Aunque nos daba reparo
pasar frente a ella, no había otro camino para ir a la escuela y aún a los
cortijos, sin dar un oneroso rodeo. Además, no podíamos evitar echar un vistazo
a las ventanas y el portal, tan bien pintados sobre aquella pared donde,
durante años, solo habían campeado carteles encolados en paneles publicitarios.
Nuestro padre trabajaba
haciendo seguros y, cada cierto tiempo, nos trasladábamos de ciudad. Así,
también nos fuimos de allí, para siempre. Con el tiempo, dejamos de hablar y de
pensar en la casa pintada sin una vergüenza inconfesable y retrospectiva.

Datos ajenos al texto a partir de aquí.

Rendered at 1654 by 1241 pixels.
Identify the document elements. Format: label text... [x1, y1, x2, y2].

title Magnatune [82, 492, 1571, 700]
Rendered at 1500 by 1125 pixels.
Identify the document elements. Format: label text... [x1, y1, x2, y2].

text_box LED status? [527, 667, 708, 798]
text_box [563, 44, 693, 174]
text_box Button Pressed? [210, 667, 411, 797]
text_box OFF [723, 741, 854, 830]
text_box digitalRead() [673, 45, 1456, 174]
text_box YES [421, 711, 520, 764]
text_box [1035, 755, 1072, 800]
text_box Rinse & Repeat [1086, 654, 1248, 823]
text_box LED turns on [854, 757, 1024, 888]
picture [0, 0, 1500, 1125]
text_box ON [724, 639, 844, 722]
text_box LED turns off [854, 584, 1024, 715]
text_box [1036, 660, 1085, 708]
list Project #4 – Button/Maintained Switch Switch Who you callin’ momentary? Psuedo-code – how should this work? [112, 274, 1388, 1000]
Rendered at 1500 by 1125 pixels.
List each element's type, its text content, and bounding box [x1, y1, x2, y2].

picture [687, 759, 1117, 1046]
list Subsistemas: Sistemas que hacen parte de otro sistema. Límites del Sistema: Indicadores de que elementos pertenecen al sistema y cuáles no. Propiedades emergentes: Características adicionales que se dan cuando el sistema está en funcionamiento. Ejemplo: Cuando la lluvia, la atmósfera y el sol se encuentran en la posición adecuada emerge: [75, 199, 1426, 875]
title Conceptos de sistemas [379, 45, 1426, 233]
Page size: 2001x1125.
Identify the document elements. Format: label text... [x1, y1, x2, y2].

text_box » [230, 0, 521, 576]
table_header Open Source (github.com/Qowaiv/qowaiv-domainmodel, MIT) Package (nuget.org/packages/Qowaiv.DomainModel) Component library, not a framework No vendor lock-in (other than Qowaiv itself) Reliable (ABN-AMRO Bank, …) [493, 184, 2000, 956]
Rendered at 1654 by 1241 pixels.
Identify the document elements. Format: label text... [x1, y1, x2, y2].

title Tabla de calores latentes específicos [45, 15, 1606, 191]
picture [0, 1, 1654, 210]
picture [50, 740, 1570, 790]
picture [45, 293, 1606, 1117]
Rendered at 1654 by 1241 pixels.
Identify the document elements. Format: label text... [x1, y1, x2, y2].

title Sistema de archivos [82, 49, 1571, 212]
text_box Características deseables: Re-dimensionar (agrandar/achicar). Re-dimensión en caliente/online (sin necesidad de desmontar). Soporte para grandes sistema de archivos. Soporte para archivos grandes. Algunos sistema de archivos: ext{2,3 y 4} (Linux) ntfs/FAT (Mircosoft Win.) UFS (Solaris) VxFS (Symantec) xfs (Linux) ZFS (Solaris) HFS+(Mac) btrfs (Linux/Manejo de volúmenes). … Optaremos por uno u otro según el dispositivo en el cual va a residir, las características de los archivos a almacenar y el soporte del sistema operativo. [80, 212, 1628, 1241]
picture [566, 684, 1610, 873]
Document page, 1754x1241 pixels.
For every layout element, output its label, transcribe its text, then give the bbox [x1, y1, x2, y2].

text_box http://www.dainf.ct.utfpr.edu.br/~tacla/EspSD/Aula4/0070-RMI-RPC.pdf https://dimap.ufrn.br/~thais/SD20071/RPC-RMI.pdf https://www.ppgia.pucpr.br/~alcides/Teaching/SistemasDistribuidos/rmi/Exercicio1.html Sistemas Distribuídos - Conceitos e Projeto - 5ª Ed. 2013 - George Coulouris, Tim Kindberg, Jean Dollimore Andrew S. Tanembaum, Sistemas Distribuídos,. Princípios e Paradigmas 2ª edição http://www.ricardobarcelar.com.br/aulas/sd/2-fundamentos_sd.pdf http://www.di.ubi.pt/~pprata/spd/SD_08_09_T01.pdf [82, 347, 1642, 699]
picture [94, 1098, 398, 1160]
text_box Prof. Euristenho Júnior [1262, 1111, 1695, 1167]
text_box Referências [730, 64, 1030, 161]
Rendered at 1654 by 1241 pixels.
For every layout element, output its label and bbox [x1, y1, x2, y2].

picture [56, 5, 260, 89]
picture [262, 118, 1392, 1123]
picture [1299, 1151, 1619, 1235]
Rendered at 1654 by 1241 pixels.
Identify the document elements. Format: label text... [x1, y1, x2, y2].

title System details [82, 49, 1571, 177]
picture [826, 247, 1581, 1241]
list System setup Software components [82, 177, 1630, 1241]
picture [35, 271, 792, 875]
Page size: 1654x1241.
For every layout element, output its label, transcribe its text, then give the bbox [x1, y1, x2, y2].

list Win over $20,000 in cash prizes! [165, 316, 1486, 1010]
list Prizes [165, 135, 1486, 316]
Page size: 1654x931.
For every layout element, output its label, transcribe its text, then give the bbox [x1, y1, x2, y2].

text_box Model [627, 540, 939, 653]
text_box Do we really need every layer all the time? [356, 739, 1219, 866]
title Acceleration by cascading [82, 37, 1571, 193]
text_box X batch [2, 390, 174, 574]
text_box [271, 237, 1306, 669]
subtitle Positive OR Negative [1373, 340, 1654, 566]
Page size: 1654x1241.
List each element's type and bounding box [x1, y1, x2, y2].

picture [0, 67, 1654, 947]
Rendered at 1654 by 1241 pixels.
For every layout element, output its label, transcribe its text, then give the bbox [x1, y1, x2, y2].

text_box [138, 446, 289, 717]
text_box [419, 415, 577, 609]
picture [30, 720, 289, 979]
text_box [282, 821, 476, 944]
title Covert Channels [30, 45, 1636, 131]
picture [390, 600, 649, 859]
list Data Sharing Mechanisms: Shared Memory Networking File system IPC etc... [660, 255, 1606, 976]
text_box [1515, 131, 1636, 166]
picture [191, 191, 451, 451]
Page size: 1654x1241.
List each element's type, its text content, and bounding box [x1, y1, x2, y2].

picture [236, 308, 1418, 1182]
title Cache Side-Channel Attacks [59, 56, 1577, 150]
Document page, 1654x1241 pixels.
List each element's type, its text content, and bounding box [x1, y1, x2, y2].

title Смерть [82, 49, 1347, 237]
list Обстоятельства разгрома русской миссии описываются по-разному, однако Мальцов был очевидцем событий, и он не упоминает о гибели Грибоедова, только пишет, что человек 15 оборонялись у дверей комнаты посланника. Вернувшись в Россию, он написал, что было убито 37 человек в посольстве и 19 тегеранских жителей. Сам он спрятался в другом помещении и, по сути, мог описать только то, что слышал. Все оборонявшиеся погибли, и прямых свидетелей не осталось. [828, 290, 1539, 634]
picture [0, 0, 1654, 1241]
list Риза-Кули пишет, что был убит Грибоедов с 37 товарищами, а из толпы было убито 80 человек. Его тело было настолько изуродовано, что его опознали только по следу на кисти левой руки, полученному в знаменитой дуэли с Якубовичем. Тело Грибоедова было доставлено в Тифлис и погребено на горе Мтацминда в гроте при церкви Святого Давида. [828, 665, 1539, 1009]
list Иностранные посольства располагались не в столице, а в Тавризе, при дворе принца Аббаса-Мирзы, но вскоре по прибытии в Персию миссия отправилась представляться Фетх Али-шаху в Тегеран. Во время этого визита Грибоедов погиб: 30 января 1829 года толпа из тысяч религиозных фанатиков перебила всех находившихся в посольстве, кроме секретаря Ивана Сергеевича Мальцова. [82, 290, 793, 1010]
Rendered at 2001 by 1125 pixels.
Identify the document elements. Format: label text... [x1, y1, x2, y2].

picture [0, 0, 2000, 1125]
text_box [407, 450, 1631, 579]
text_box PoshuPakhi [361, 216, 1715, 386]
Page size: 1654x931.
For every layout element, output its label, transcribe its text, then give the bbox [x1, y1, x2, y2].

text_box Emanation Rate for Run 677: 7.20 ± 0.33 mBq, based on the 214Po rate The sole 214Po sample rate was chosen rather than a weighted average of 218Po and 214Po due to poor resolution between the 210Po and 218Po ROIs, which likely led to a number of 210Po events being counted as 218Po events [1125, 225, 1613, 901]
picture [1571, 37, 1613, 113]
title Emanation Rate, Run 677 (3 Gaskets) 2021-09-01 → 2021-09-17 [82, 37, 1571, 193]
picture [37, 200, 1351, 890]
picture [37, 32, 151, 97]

Crecimos, cada uno siguió su propia vida, y aquel episodio prodigioso hubiera
caído en el olvido, de no haberme dedicado yo a escribir cuentos.
Muchos años después, por
circunstancias que no hacen al caso, volví a Granada. De repente en el hotel,
recordé el cuento de la casa pintada, así que decidí ir a echar un vistazo. Sin
muchas esperanzas, pues todo habría cambiado, desaparecido por la especulación.
Mi sorpresa se convirtió
en estupor cuando comprobé que, en efecto, la vieja pared pintada era ahora un
bloque nuevo de viviendas. A unos pocos pasos de ella se levantaba nuestra
casa, la nuestra, pintada en el muro.